__Problem details__: From the line that contains "[224,437,281,449] gestartet: ->" through the line that contains "[249,660,443,673] [52,683,261,696] hochrangiges", output every line of the listing below exactly and leave out all the rest.
** Opening Data extracts block **
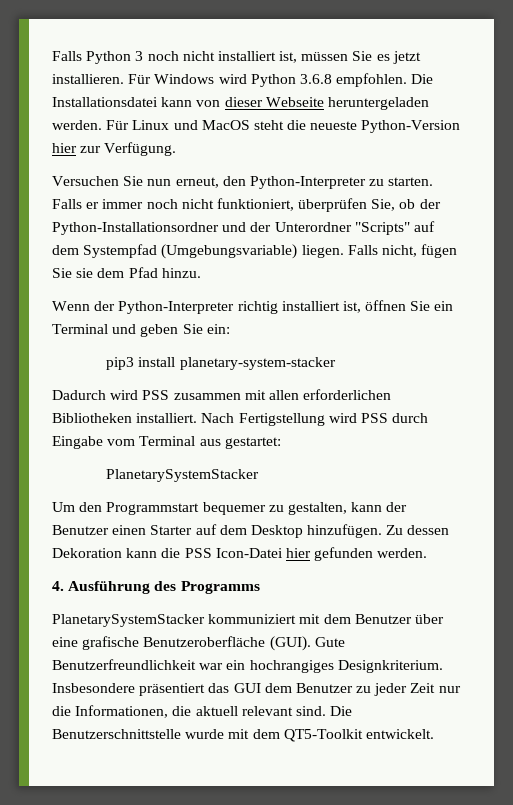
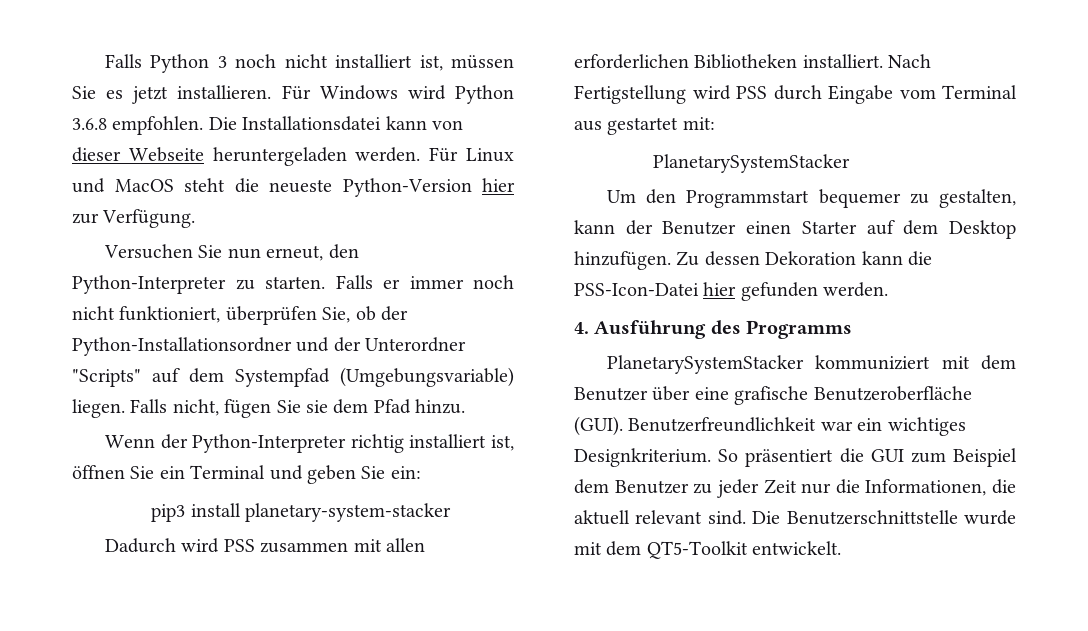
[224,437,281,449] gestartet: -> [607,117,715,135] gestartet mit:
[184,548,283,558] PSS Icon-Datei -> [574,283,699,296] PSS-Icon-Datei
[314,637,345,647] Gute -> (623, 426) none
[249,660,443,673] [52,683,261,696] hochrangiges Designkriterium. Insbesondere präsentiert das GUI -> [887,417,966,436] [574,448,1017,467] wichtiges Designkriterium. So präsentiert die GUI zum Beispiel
** Closing Data extracts block **
** Opening Data extracts block **
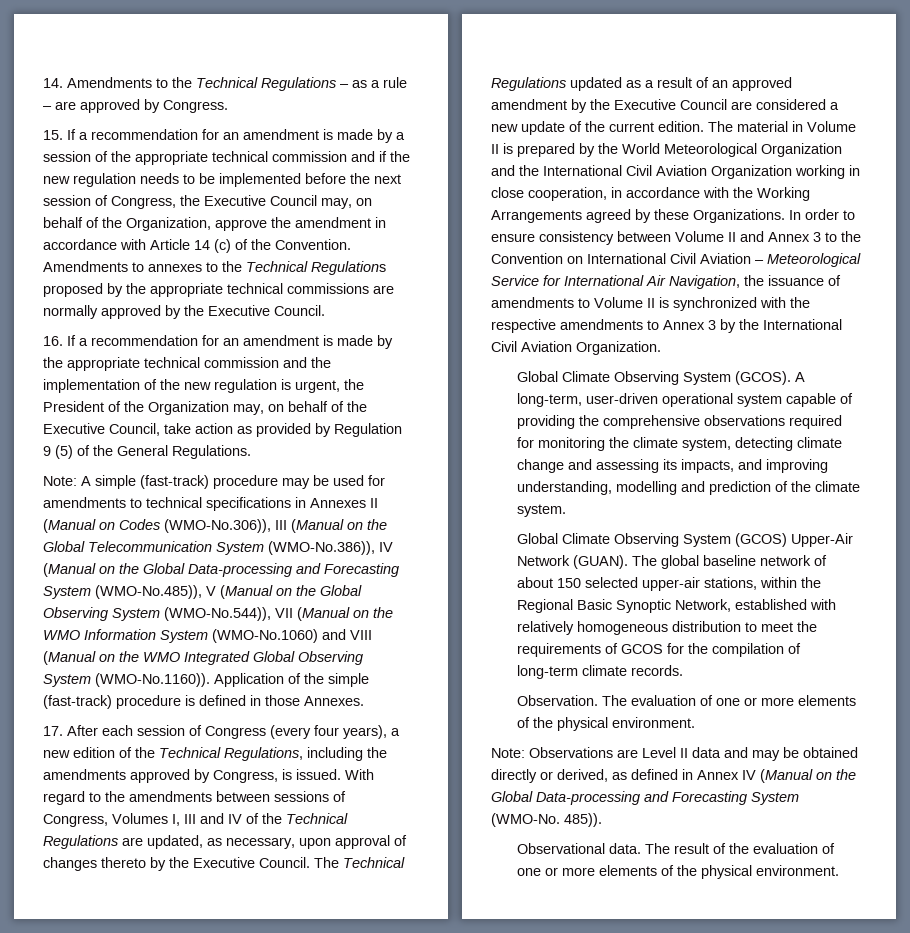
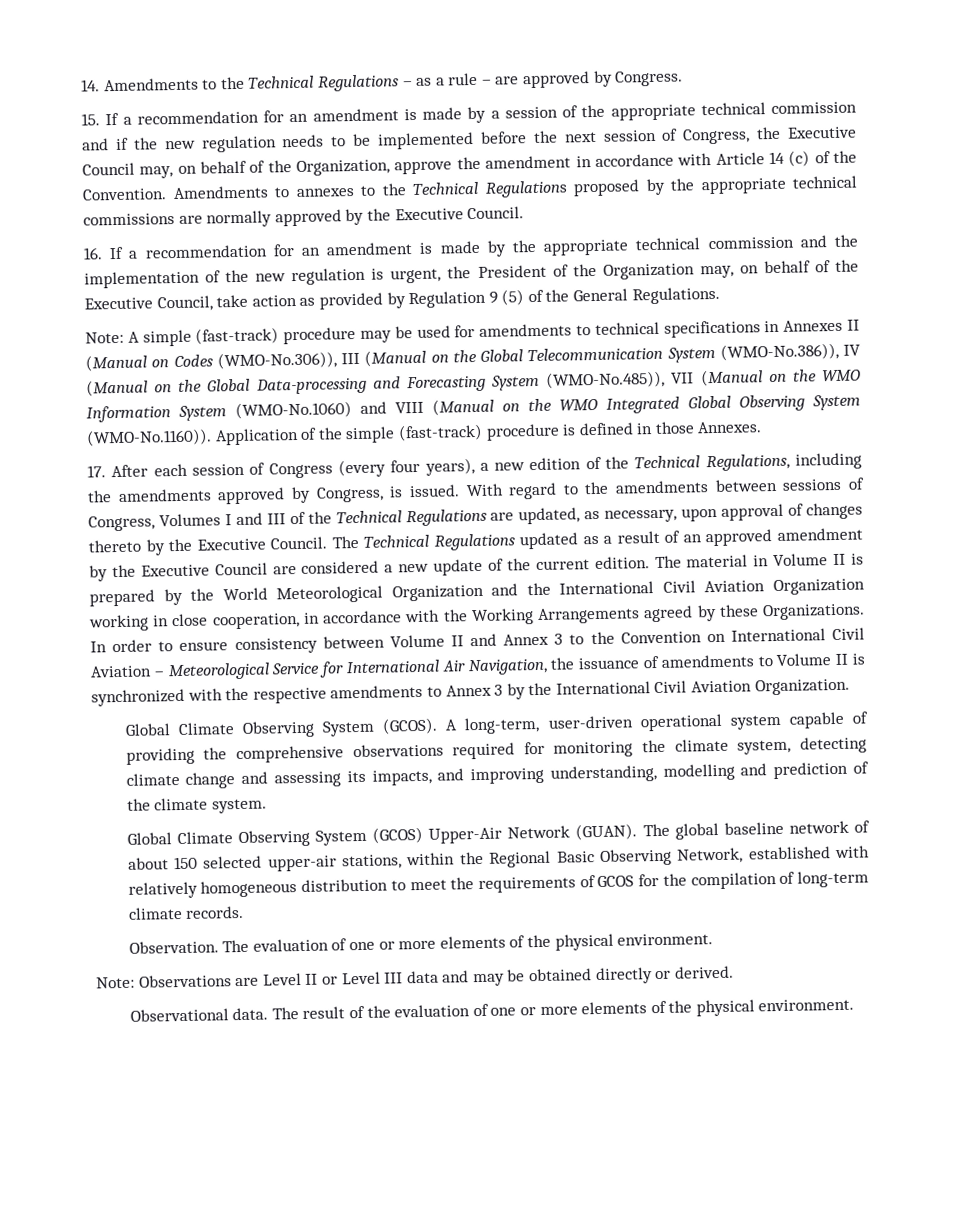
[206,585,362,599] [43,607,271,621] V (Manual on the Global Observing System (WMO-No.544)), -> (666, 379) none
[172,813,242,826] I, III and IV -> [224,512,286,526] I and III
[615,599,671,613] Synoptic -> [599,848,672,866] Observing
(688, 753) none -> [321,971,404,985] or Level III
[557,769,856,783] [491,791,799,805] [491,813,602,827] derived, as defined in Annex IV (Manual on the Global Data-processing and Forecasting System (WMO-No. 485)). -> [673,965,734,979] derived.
** Closing Data extracts block **
__Problem solution__:
[224,437,281,449] gestartet: -> [607,117,715,135] gestartet mit:
[184,548,283,558] PSS Icon-Datei -> [574,283,699,296] PSS-Icon-Datei
[314,637,345,647] Gute -> (623, 426) none
[249,660,443,673] [52,683,261,696] hochrangiges Designkriterium. Insbesondere präsentiert das GUI -> [887,417,966,436] [574,448,1017,467] wichtiges Designkriterium. So präsentiert die GUI zum Beispiel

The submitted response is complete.